##### Data section #####

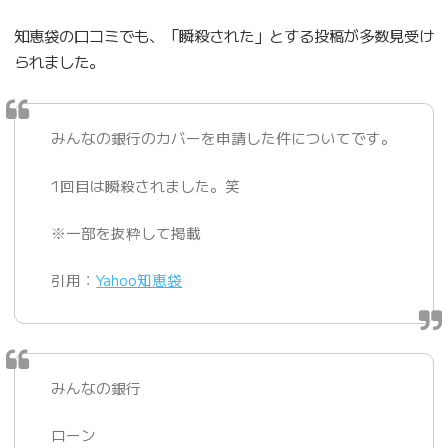
知恵袋の口コミでも、「瞬殺された」とする投稿が多数見受け
られました。
みんなの銀行のカバーを申請した件についてです。
1回目は瞬殺されました。笑
※一部を抜粋して掲載
引用：
Yahoo知恵袋
みんなの銀行
ローン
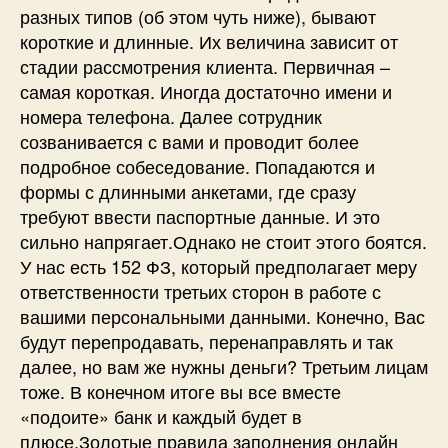
разных типов (об этом чуть ниже), бывают
короткие и длинные. Их величина зависит от
стадии рассмотрения клиента. Первичная –
самая короткая. Иногда достаточно имени и
номера телефона. Далее сотрудник
созванивается с вами и проводит более
подробное собеседование. Попадаются и
формы с длинными анкетами, где сразу
требуют ввести паспортные данные. И это
сильно напрягает.Однако не стоит этого боятся.
У нас есть 152 ФЗ, который предполагает меру
ответственности третьих сторон в работе с
вашими персональными данными. Конечно, Вас
будут перепродавать, перенаправлять и так
далее, но вам же нужны деньги? Третьим лицам
тоже. В конечном итоге вы все вместе
«подоите» банк и каждый будет в
плюсе.Золотые правила заполнения онлайн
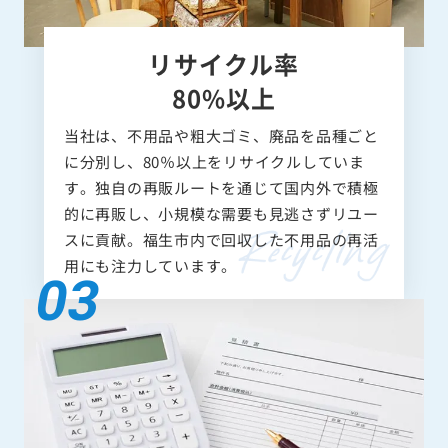
リサイクル率
80%以上
当社は、不用品や粗大ゴミ、廃品を品種ごと
に分別し、80％以上をリサイクルしていま
す。独自の再販ルートを通じて国内外で積極
的に再販し、小規模な需要も見逃さずリユー
スに貢献。福生市内で回収した不用品の再活
用にも注力しています。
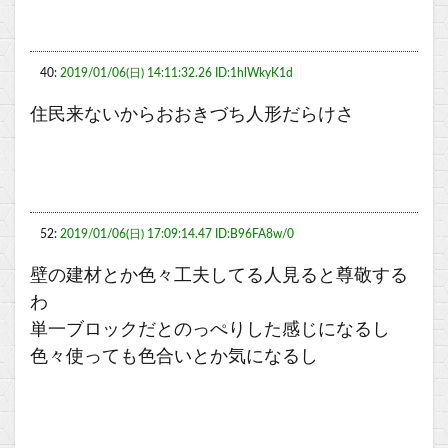
40:
2019/01/06(日) 14:11:32.26 ID:1hlWkyK1d
住民来ないからおおきづち人形だらけさ
52:
2019/01/06(日) 17:09:14.47 ID:B96FA8w/0
壁の建材とか色々工夫してる人見ると尊敬する
わ
単一ブロックだとのっぺりした感じになるし
色々使っても色合いとか気になるし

#####

#### [Exercise]
Make an exact copy of the records from their first line through the line containing "формы с длинными анкетами, где сразу", both ends included, with the pictures omitted.

#### [Result]
知恵袋の口コミでも、「瞬殺された」とする投稿が多数見受け
られました。
みんなの銀行のカバーを申請した件についてです。
1回目は瞬殺されました。笑
※一部を抜粋して掲載
引用：
Yahoo知恵袋
みんなの銀行
ローン
разных типов (об этом чуть ниже), бывают
короткие и длинные. Их величина зависит от
стадии рассмотрения клиента. Первичная –
самая короткая. Иногда достаточно имени и
номера телефона. Далее сотрудник
созванивается с вами и проводит более
подробное собеседование. Попадаются и
формы с длинными анкетами, где сразу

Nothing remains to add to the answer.